Em 2003, as adolescentes Tarsila Gusmão e Maria Eduarda Dourado foram assassinadas num canavial no distrito de Camela, também em Ipojuca, próximo a Recife (PE). A investigação mostrou que o corpo de Tarsila tinha três perfurações de tiros, sendo duas na cabeça e uma na mão. Ela também teve o biquíni e o vestido arrancados do corpo. Maria Eduarda foi morta com tiros na testa e no maxilar, provavelmente após ser estuprada, já que teve o short puxado até a altura das pernas. Após 20 anos, o caso ainda não foi solucionado.

Dados

Segundo dados de 2019 do ranking Women Danger Index, o Brasil é o segundo lugar do mundo mais perigoso para mulheres viajarem sozinhas, perdendo apenas para a África do Sul. O levantamento considera e compara estatísticas de feminicídio, assédio, segurança e serviços.
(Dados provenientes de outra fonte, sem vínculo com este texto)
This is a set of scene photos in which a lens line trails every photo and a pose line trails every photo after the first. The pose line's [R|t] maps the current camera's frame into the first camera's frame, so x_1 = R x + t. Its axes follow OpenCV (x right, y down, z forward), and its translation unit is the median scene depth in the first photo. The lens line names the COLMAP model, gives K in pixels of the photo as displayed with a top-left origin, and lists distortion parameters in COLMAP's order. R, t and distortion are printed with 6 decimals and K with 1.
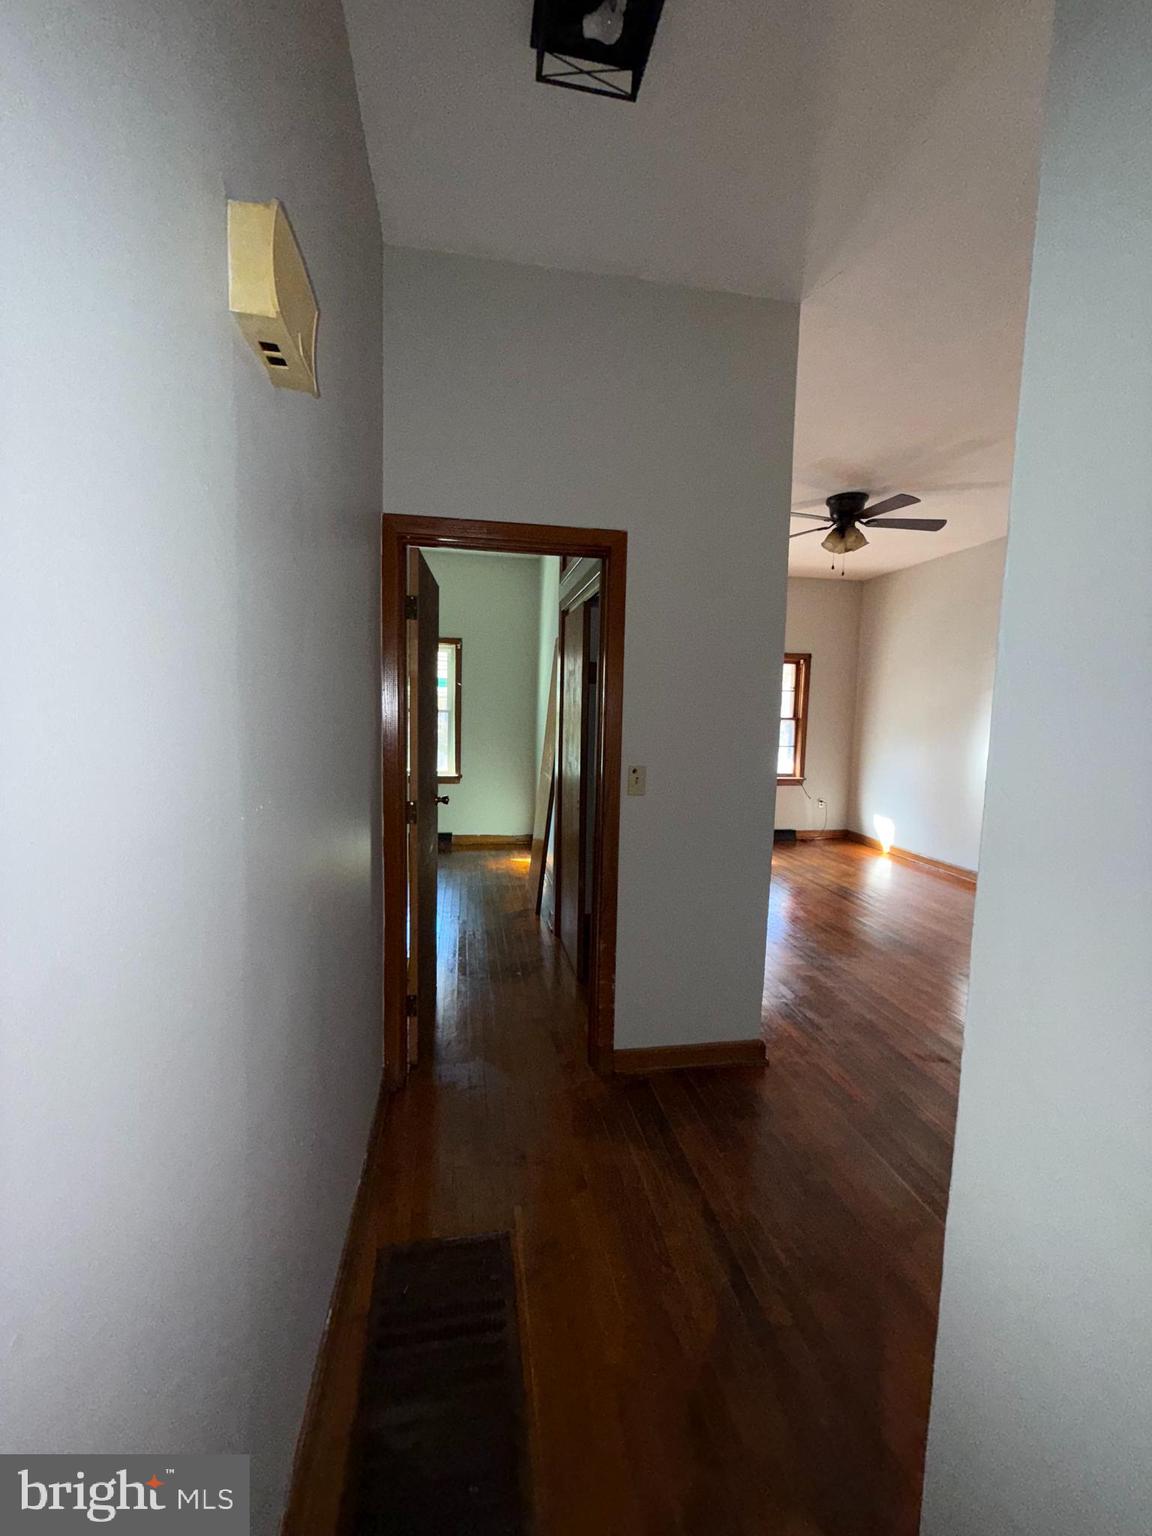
lens RADIAL K [[614.8, 0, 579.6], [0, 614.8, 766.3], [0, 0, 1]] dist [0.003406, -0.000107]
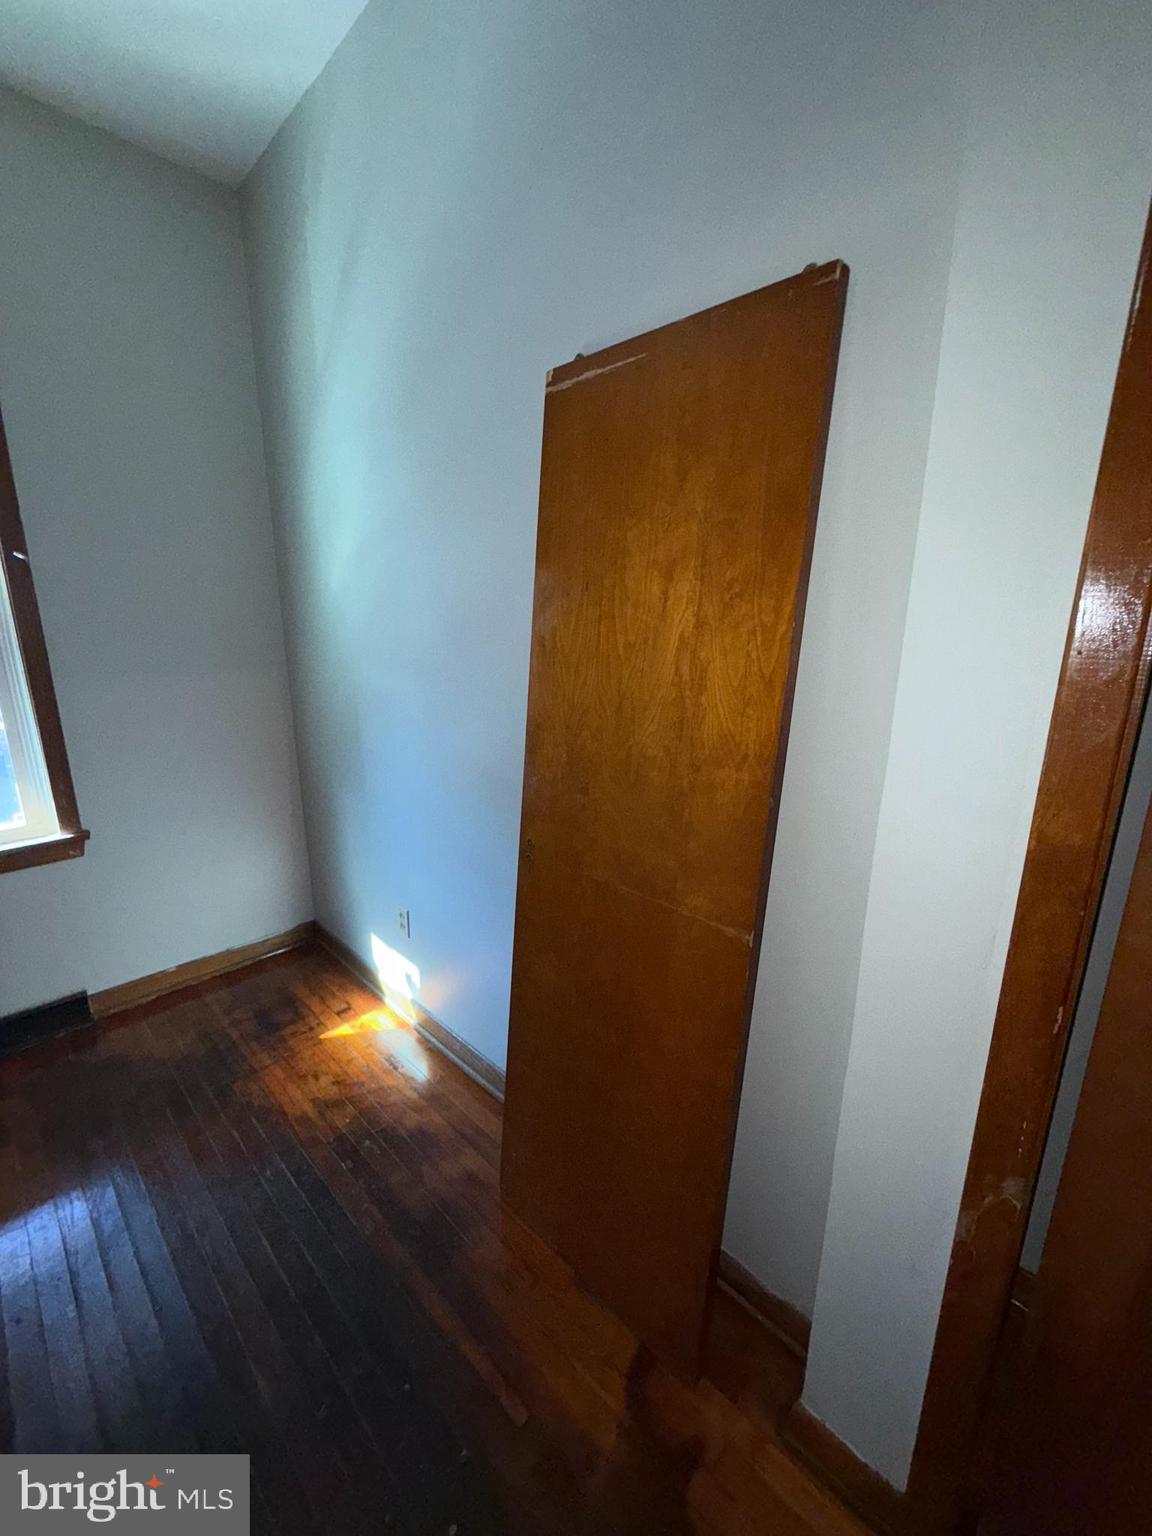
lens RADIAL K [[614.8, 0, 575.8], [0, 614.8, 769.2], [0, 0, 1]] dist [0.003406, -0.000107]
pose [[0.812290, -0.157326, 0.561635, -0.160077], [0.062046, 0.980778, 0.184999, -0.060777], [-0.579944, -0.115425, 0.806438, 0.593923]]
Em outro estudo, feito pela Money Transfer em 2023, o Brasil aparece como o terceiro destino mais perigoso, atrás da África do Sul e do Peru.

Não há um levantamento, de acordo o Ministério dos Direitos Humanos e da Cidadania, do número de feminicídios contra mulheres que viajam sozinhas no país, apenas de feminicídio em geral.

No Brasil, os feminicídios e homicídios femininos tiveram crescimento de 2,6% no primeiro semestre do ano passado em relação ao mesmo período de 2022. Na mesma comparação, os estupros e estupros de vulnerável apresentaram crescimento de 16,3%, segundo dados do relatório Violência contra mulheres e meninas, elaborado pelo Fórum Brasileiro de Segurança Pública (FBSP).

“O Estado tem preferido contabilizar os corpos do que dar suporte e atenção para quem fica, para as sobreviventes do feminicídio” / Fernando Frazão/Agência Brasil

No total, 722 mulheres foram vítimas de feminicídio no primeiro semestre de 2023. No ano anterior, foram 704 assassinatos. Quanto aos estupros, foram 34.428 casos. Isso significa uma menina ou mulher estuprada a cada 8 minutos, o maior número da série iniciada em 2019.

Poder público

Brasil de Fato perguntou ao governo federal se existe alguma política pública em prol da segurança das mulheres que viajam sozinhas. Em nota, o Ministério do Turismo sugeriu buscar as informações com a startup Sisterwave, que desenvolve um trabalho voltado para o turismo feminino. Também indicou a leitura de artigo publicado no site da pasta com dicas para mulheres que viajam sozinhas.

Em setembro do ano passado, Marcelo Freixo, presidente da Agência Brasileira de Promoção Internacional do Turismo (Embratur), começou a discutir formas de melhorar a experiência turística de mulheres que viajam sozinhas ao Brasil.

“As mulheres que viajam sozinhas são bem-vindas em nosso país. Garantir uma boa experiência para essas turistas é uma prioridade para a Embratur. Queremos que as mulheres do mundo inteiro se sintam seguras para conhecer o Brasil da sustentabilidade e da democracia, e que também é um país seguro para as mulheres viajarem sozinhas”, disse Freixo em reunião com uma agência dedicada a viagens para mulheres

A reportagem também questionou o Ministério das Mulheres sobre políticas públicas em benefício da segurança das mulheres que viajam sozinhas. Até o momento, não houve retorno. O espaço segue aberto para a manifestação da pasta.